On the other hand, someone who has lost their soul in Amazonia, again, just in my experience, is essentially in a lifeless condition: their breathing is shallow and they cannot physically move. If they don't get help--and the retrieval generally takes three sessions of a couple of hours each over the course of three days--pretty quickly, they simply die.
The most recent soul retrieval I saw was perhaps three years ago: a Matses woman washing clothes saw at the bottom of the river her husband's grave. He stood next to it, waving to her. And next to him was her own grave. She shrieked, fell out of the canoe she was in, lunged to shore, ran and fell over a tree stump, hitting her head.
She was brought to Julio--my great friend and teacher who passed in January, 2007-- in an essentially lifeless state. He sang for hours, then sent her home with the men who brought her. They returned the next day and he did the same: Smoking her, singing, utilizing his shacapa. (Smoking her means blowing smoke on her; a shacapa is a leaf rattle.)
On the third day, after about two hours, the woman opened her eyes and angrily demanded to know what was going on and what the heck Julio thought he was doing. The men all laughed.
It was only a few minutes later that the woman remembered and recounted seeing her husband and the graves in the bottom of the river.

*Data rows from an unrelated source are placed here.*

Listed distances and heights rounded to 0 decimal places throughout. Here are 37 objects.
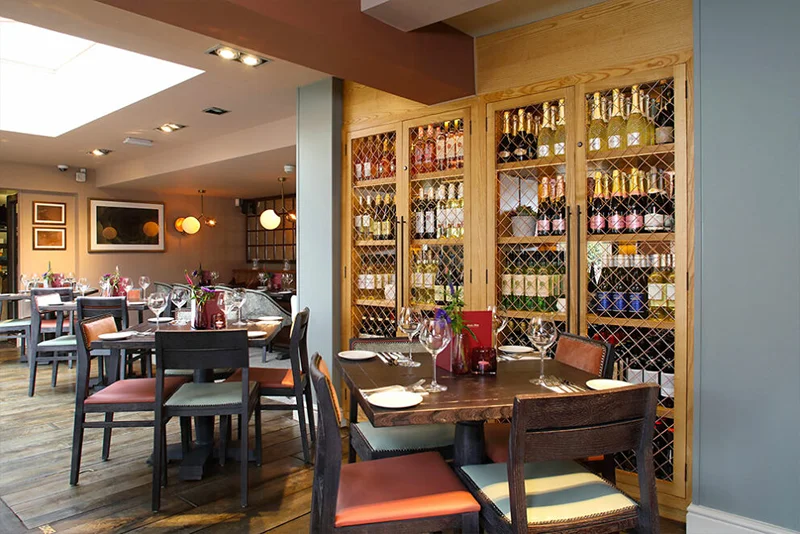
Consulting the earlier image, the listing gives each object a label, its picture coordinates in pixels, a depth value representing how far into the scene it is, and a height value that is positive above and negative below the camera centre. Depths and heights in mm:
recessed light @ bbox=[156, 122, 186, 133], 5676 +1453
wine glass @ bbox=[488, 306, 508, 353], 3323 -354
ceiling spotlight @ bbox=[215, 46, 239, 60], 3365 +1348
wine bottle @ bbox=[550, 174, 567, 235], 3088 +278
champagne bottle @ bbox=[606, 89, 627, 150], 2867 +732
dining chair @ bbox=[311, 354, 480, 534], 1596 -762
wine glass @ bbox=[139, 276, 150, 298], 5702 -243
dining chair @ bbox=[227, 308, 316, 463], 3281 -767
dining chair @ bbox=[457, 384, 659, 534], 1448 -559
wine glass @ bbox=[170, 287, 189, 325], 3740 -277
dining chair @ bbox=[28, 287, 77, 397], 5039 -804
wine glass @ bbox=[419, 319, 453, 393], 1965 -290
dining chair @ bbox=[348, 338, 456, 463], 2154 -768
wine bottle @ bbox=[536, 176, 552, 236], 3172 +294
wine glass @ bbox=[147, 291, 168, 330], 3633 -294
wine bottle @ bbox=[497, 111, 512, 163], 3332 +737
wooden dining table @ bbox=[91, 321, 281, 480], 2967 -757
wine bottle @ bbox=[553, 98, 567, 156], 3096 +736
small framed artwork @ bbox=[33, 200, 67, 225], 8328 +764
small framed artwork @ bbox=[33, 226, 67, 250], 8312 +352
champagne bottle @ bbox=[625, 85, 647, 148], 2816 +718
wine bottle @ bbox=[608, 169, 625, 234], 2879 +292
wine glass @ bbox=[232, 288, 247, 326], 3657 -284
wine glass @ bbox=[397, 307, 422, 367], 2260 -277
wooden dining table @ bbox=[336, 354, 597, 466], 1659 -480
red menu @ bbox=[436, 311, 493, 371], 2264 -311
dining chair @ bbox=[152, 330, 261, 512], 2699 -598
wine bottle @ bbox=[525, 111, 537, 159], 3234 +767
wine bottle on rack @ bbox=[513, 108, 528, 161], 3248 +744
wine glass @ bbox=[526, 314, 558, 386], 2148 -307
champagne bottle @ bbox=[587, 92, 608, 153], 2938 +726
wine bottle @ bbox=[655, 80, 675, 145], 2727 +739
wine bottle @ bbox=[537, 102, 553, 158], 3148 +739
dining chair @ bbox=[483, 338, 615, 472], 2131 -479
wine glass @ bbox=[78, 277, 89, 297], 6696 -331
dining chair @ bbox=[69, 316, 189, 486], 2885 -762
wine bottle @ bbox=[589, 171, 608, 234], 2938 +281
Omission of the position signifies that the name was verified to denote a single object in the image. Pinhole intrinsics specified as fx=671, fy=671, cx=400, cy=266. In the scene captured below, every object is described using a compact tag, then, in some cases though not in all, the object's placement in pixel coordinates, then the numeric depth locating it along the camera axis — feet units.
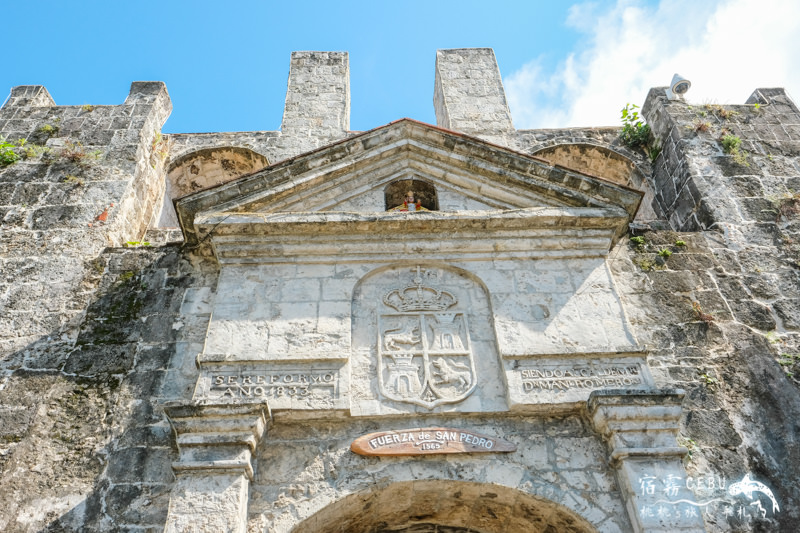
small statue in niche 23.63
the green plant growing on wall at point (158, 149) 30.04
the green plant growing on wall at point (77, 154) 27.27
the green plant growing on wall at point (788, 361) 20.43
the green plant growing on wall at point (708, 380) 19.97
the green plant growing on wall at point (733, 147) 28.12
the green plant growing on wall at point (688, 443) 18.47
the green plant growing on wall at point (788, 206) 25.64
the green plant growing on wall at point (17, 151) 27.32
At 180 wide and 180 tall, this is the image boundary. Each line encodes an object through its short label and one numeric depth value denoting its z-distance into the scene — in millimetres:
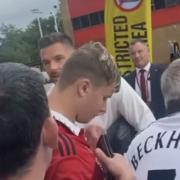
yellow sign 4606
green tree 39082
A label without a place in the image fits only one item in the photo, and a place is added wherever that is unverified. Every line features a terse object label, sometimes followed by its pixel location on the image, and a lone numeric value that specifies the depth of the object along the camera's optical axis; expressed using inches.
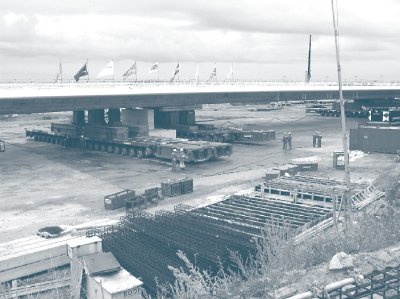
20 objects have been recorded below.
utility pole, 700.7
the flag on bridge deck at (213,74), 2739.2
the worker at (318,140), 2024.6
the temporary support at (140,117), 2202.3
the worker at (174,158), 1498.5
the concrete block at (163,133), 2197.3
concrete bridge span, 1716.3
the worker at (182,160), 1525.8
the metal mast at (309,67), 5691.9
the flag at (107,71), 1967.0
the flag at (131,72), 2133.4
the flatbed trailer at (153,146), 1610.5
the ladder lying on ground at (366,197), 984.7
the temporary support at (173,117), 2445.9
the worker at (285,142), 1975.9
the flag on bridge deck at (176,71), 2468.0
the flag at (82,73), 1963.6
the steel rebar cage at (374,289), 400.8
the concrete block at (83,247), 639.8
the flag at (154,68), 2235.4
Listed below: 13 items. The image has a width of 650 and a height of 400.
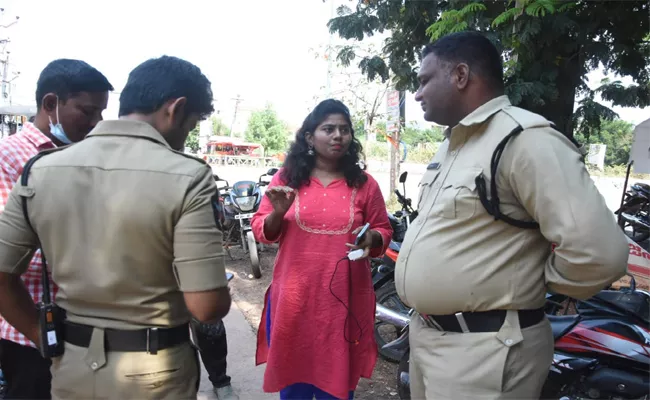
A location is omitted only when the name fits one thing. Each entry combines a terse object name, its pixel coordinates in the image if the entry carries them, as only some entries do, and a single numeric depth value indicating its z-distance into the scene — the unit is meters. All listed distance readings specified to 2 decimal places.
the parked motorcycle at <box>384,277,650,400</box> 2.22
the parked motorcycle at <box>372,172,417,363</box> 3.58
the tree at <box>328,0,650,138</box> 3.54
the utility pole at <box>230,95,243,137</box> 43.29
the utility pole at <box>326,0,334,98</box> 11.50
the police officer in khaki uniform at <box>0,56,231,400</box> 1.25
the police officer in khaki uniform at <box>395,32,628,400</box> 1.26
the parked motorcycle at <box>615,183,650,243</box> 4.77
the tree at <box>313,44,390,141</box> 11.09
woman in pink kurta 2.21
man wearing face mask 1.71
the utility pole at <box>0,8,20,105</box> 28.88
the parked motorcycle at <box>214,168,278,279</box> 6.41
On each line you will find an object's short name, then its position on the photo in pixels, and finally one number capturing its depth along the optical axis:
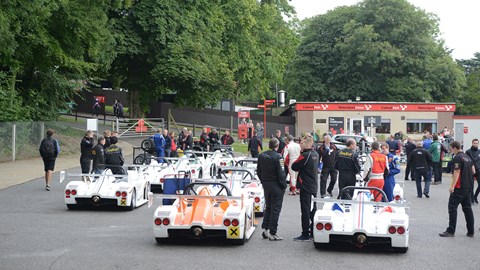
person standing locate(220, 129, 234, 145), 33.12
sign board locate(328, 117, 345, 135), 61.09
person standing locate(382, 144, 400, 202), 15.11
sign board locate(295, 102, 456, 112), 61.41
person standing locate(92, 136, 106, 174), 18.67
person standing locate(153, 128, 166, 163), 26.61
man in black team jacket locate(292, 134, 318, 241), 12.57
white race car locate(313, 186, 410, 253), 11.37
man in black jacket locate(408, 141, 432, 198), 21.09
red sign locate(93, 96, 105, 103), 56.82
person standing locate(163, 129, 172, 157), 27.91
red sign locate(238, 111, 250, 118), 48.40
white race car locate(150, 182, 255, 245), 11.77
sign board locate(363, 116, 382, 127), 48.72
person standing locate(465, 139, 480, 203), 18.59
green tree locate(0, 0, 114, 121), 22.30
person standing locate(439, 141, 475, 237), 13.23
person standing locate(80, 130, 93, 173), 20.30
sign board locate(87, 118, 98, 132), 30.19
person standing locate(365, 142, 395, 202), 14.54
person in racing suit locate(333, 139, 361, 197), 14.98
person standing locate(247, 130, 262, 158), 30.22
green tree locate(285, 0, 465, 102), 68.19
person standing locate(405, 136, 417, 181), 26.78
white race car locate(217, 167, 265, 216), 15.45
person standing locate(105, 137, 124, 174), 18.28
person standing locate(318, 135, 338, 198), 20.09
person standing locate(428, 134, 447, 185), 24.91
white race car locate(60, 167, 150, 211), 16.19
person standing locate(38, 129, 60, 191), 19.84
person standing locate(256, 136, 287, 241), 12.47
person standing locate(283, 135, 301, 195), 20.39
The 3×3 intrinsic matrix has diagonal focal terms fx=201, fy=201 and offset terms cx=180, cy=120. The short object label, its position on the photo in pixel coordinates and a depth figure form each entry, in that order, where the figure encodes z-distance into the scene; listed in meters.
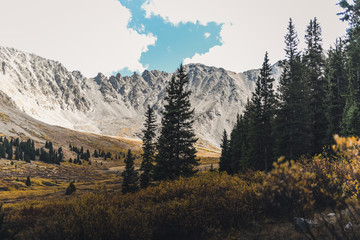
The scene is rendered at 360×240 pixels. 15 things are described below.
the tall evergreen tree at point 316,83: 31.75
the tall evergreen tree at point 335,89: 28.22
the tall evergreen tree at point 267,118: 31.69
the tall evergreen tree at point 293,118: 28.45
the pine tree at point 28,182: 74.62
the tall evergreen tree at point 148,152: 33.03
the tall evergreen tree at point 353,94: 22.84
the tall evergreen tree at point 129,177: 30.17
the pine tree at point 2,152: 106.32
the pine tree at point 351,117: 22.72
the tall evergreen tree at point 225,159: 48.39
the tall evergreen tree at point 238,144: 44.41
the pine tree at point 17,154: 111.62
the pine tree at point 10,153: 109.74
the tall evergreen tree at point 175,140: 21.66
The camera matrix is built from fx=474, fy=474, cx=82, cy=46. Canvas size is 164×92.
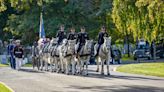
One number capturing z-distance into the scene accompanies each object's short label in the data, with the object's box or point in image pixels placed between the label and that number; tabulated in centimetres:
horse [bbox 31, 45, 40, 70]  3481
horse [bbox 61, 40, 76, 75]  2681
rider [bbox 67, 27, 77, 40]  2696
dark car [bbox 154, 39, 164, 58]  5912
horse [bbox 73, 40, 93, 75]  2595
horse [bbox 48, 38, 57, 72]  3012
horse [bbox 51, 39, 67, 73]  2809
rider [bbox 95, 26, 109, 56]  2577
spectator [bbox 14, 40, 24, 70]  3560
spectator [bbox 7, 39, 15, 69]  3756
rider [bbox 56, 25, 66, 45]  2945
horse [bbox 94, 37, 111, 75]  2492
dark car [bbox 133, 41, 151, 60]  5571
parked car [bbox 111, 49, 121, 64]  4708
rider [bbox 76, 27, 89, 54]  2631
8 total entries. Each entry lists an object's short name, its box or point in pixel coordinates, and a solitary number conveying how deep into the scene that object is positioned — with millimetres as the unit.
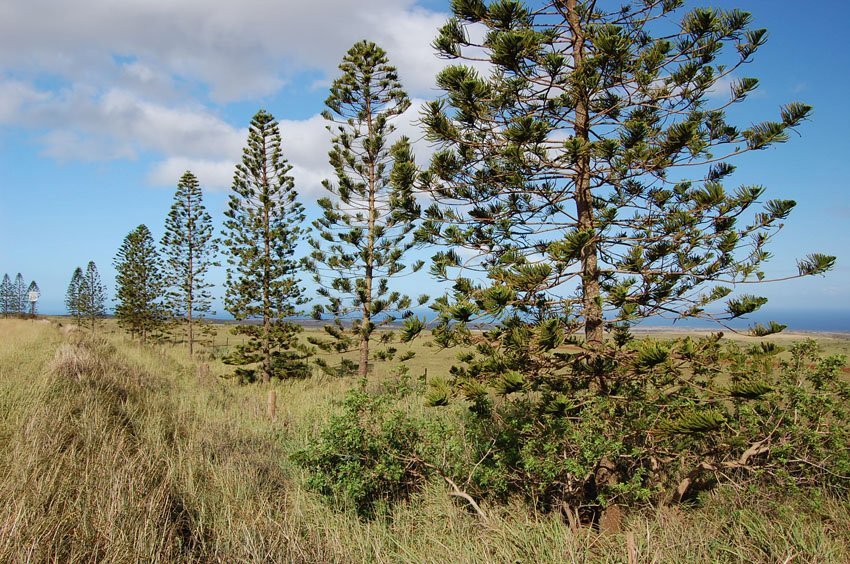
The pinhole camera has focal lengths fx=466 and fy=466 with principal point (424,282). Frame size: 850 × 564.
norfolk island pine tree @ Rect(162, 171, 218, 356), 24281
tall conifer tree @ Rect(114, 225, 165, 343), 29281
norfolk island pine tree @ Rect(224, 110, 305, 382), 17188
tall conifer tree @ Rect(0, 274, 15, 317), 68875
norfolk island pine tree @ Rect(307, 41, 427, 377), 13742
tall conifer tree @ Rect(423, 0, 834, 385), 3537
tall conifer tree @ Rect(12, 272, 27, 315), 68875
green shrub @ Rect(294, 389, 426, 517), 4820
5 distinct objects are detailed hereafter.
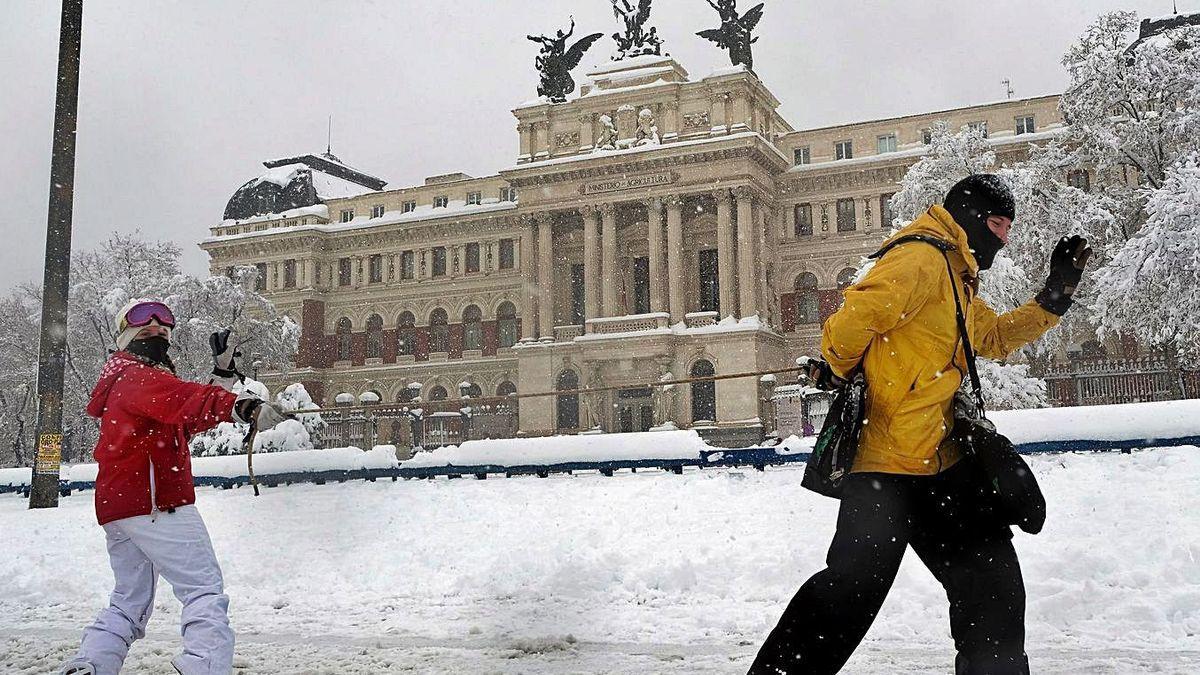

Now, did the woman really lose her soul? I have no idea. She might just have been in deep shock or maybe even a coma from hitting her head when she fell. But in Amazonia it was called soul loss and Julio retrieved it for her. Whatever it was, she got better on that third day. And she's still fine and has laughed many times about waking up to see old Julio standing over her, blowing copious amounts of hot cigarette smoke into her face.